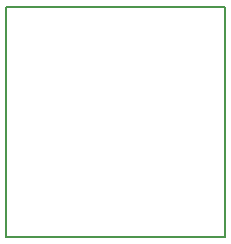
<source format=gbr>
G04 #@! TF.GenerationSoftware,KiCad,Pcbnew,(5.1.0)-1*
G04 #@! TF.CreationDate,2019-06-28T09:21:03+02:00*
G04 #@! TF.ProjectId,Drop,44726f70-2e6b-4696-9361-645f70636258,rev?*
G04 #@! TF.SameCoordinates,Original*
G04 #@! TF.FileFunction,Profile,NP*
%FSLAX46Y46*%
G04 Gerber Fmt 4.6, Leading zero omitted, Abs format (unit mm)*
G04 Created by KiCad (PCBNEW (5.1.0)-1) date 2019-06-28 09:21:03*
%MOMM*%
%LPD*%
G04 APERTURE LIST*
%ADD10C,0.150000*%
G04 APERTURE END LIST*
D10*
X129500000Y-73000000D02*
X129500000Y-53500000D01*
X148000000Y-73000000D02*
X129500000Y-73000000D01*
X148000000Y-53500000D02*
X148000000Y-73000000D01*
X129500000Y-53500000D02*
X148000000Y-53500000D01*
M02*

</source>
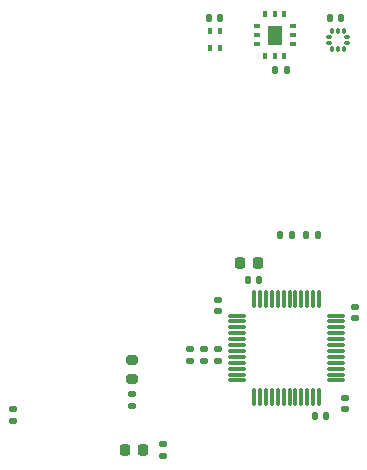
<source format=gbr>
%TF.GenerationSoftware,KiCad,Pcbnew,9.0.0*%
%TF.CreationDate,2025-02-21T21:13:24-05:00*%
%TF.ProjectId,SensorModuleBreakout,53656e73-6f72-44d6-9f64-756c65427265,rev?*%
%TF.SameCoordinates,Original*%
%TF.FileFunction,Paste,Top*%
%TF.FilePolarity,Positive*%
%FSLAX46Y46*%
G04 Gerber Fmt 4.6, Leading zero omitted, Abs format (unit mm)*
G04 Created by KiCad (PCBNEW 9.0.0) date 2025-02-21 21:13:24*
%MOMM*%
%LPD*%
G01*
G04 APERTURE LIST*
G04 Aperture macros list*
%AMRoundRect*
0 Rectangle with rounded corners*
0 $1 Rounding radius*
0 $2 $3 $4 $5 $6 $7 $8 $9 X,Y pos of 4 corners*
0 Add a 4 corners polygon primitive as box body*
4,1,4,$2,$3,$4,$5,$6,$7,$8,$9,$2,$3,0*
0 Add four circle primitives for the rounded corners*
1,1,$1+$1,$2,$3*
1,1,$1+$1,$4,$5*
1,1,$1+$1,$6,$7*
1,1,$1+$1,$8,$9*
0 Add four rect primitives between the rounded corners*
20,1,$1+$1,$2,$3,$4,$5,0*
20,1,$1+$1,$4,$5,$6,$7,0*
20,1,$1+$1,$6,$7,$8,$9,0*
20,1,$1+$1,$8,$9,$2,$3,0*%
G04 Aperture macros list end*
%ADD10C,0.010000*%
%ADD11RoundRect,0.200000X-0.275000X0.200000X-0.275000X-0.200000X0.275000X-0.200000X0.275000X0.200000X0*%
%ADD12R,0.550000X0.300000*%
%ADD13R,0.300000X0.550000*%
%ADD14RoundRect,0.075000X-0.662500X-0.075000X0.662500X-0.075000X0.662500X0.075000X-0.662500X0.075000X0*%
%ADD15RoundRect,0.075000X-0.075000X-0.662500X0.075000X-0.662500X0.075000X0.662500X-0.075000X0.662500X0*%
%ADD16RoundRect,0.135000X-0.185000X0.135000X-0.185000X-0.135000X0.185000X-0.135000X0.185000X0.135000X0*%
%ADD17R,0.300000X0.500000*%
%ADD18RoundRect,0.225000X-0.225000X-0.250000X0.225000X-0.250000X0.225000X0.250000X-0.225000X0.250000X0*%
%ADD19RoundRect,0.218750X-0.218750X-0.256250X0.218750X-0.256250X0.218750X0.256250X-0.218750X0.256250X0*%
%ADD20RoundRect,0.140000X0.140000X0.170000X-0.140000X0.170000X-0.140000X-0.170000X0.140000X-0.170000X0*%
%ADD21RoundRect,0.135000X-0.135000X-0.185000X0.135000X-0.185000X0.135000X0.185000X-0.135000X0.185000X0*%
%ADD22RoundRect,0.140000X-0.170000X0.140000X-0.170000X-0.140000X0.170000X-0.140000X0.170000X0.140000X0*%
%ADD23RoundRect,0.135000X0.185000X-0.135000X0.185000X0.135000X-0.185000X0.135000X-0.185000X-0.135000X0*%
%ADD24RoundRect,0.135000X0.135000X0.185000X-0.135000X0.185000X-0.135000X-0.185000X0.135000X-0.185000X0*%
%ADD25RoundRect,0.140000X-0.140000X-0.170000X0.140000X-0.170000X0.140000X0.170000X-0.140000X0.170000X0*%
%ADD26RoundRect,0.087500X-0.125000X-0.087500X0.125000X-0.087500X0.125000X0.087500X-0.125000X0.087500X0*%
%ADD27RoundRect,0.087500X-0.087500X-0.125000X0.087500X-0.125000X0.087500X0.125000X-0.087500X0.125000X0*%
%ADD28RoundRect,0.140000X0.170000X-0.140000X0.170000X0.140000X-0.170000X0.140000X-0.170000X-0.140000X0*%
G04 APERTURE END LIST*
D10*
%TO.C,U3*%
X130570000Y-62730000D02*
X129430000Y-62730000D01*
X129430000Y-61270000D01*
X130570000Y-61270000D01*
X130570000Y-62730000D01*
G36*
X130570000Y-62730000D02*
G01*
X129430000Y-62730000D01*
X129430000Y-61270000D01*
X130570000Y-61270000D01*
X130570000Y-62730000D01*
G37*
%TD*%
D11*
%TO.C,R4*%
X117950000Y-89475000D03*
X117950000Y-91125000D03*
%TD*%
D12*
%TO.C,U3*%
X128475000Y-61200000D03*
X128475000Y-62000000D03*
X128475000Y-62800000D03*
D13*
X129200000Y-63775000D03*
X130000000Y-63775000D03*
X130800000Y-63775000D03*
D12*
X131525000Y-62800000D03*
X131525000Y-62000000D03*
X131525000Y-61200000D03*
D13*
X130800000Y-60225000D03*
X130000000Y-60225000D03*
X129200000Y-60225000D03*
%TD*%
D14*
%TO.C,U1*%
X126837500Y-85750000D03*
X126837500Y-86250000D03*
X126837500Y-86750000D03*
X126837500Y-87250000D03*
X126837500Y-87750000D03*
X126837500Y-88250000D03*
X126837500Y-88750000D03*
X126837500Y-89250000D03*
X126837500Y-89750000D03*
X126837500Y-90250000D03*
X126837500Y-90750000D03*
X126837500Y-91250000D03*
D15*
X128250000Y-92662500D03*
X128750000Y-92662500D03*
X129250000Y-92662500D03*
X129750000Y-92662500D03*
X130250000Y-92662500D03*
X130750000Y-92662500D03*
X131250000Y-92662500D03*
X131750000Y-92662500D03*
X132250000Y-92662500D03*
X132750000Y-92662500D03*
X133250000Y-92662500D03*
X133750000Y-92662500D03*
D14*
X135162500Y-91250000D03*
X135162500Y-90750000D03*
X135162500Y-90250000D03*
X135162500Y-89750000D03*
X135162500Y-89250000D03*
X135162500Y-88750000D03*
X135162500Y-88250000D03*
X135162500Y-87750000D03*
X135162500Y-87250000D03*
X135162500Y-86750000D03*
X135162500Y-86250000D03*
X135162500Y-85750000D03*
D15*
X133750000Y-84337500D03*
X133250000Y-84337500D03*
X132750000Y-84337500D03*
X132250000Y-84337500D03*
X131750000Y-84337500D03*
X131250000Y-84337500D03*
X130750000Y-84337500D03*
X130250000Y-84337500D03*
X129750000Y-84337500D03*
X129250000Y-84337500D03*
X128750000Y-84337500D03*
X128250000Y-84337500D03*
%TD*%
D16*
%TO.C,R6*%
X120500000Y-96590000D03*
X120500000Y-97610000D03*
%TD*%
D17*
%TO.C,U2*%
X124525000Y-63100000D03*
X125325000Y-63100000D03*
X125325000Y-61700000D03*
X124525000Y-61700000D03*
%TD*%
D18*
%TO.C,C1*%
X127025000Y-81300000D03*
X128575000Y-81300000D03*
%TD*%
D19*
%TO.C,D1*%
X117312500Y-97100000D03*
X118887500Y-97100000D03*
%TD*%
D20*
%TO.C,C9*%
X125405000Y-60600000D03*
X124445000Y-60600000D03*
%TD*%
%TO.C,C4*%
X134380000Y-94250000D03*
X133420000Y-94250000D03*
%TD*%
D21*
%TO.C,R2*%
X132650000Y-78900000D03*
X133670000Y-78900000D03*
%TD*%
D16*
%TO.C,R5*%
X117950000Y-92390000D03*
X117950000Y-93410000D03*
%TD*%
D22*
%TO.C,C12*%
X135950000Y-92720000D03*
X135950000Y-93680000D03*
%TD*%
D23*
%TO.C,R1*%
X107800000Y-94660000D03*
X107800000Y-93640000D03*
%TD*%
D24*
%TO.C,R3*%
X131470000Y-78900000D03*
X130450000Y-78900000D03*
%TD*%
D25*
%TO.C,C2*%
X127720000Y-82700000D03*
X128680000Y-82700000D03*
%TD*%
D26*
%TO.C,U4*%
X134562500Y-62150000D03*
X134562500Y-62650000D03*
D27*
X134825000Y-63162500D03*
X135325000Y-63162500D03*
X135825000Y-63162500D03*
D26*
X136087500Y-62650000D03*
X136087500Y-62150000D03*
D27*
X135825000Y-61637500D03*
X135325000Y-61637500D03*
X134825000Y-61637500D03*
%TD*%
D28*
%TO.C,C8*%
X122800000Y-89580000D03*
X122800000Y-88620000D03*
%TD*%
D20*
%TO.C,C10*%
X131005000Y-65000000D03*
X130045000Y-65000000D03*
%TD*%
D22*
%TO.C,C3*%
X136800000Y-85020000D03*
X136800000Y-85980000D03*
%TD*%
D28*
%TO.C,C7*%
X124000000Y-89580000D03*
X124000000Y-88620000D03*
%TD*%
D25*
%TO.C,C11*%
X134645000Y-60600000D03*
X135605000Y-60600000D03*
%TD*%
D28*
%TO.C,C6*%
X125200000Y-89580000D03*
X125200000Y-88620000D03*
%TD*%
%TO.C,C5*%
X125200000Y-85380000D03*
X125200000Y-84420000D03*
%TD*%
M02*

</source>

• EXERCISE DESCRIPTION: In the data above, find each line that has the word "FileFunction" and copy it out.

• EXERCISE SOLUTION:
G04 #@! TF.FileFunction,Profile,NP*
%TF.FileFunction,Paste,Top*%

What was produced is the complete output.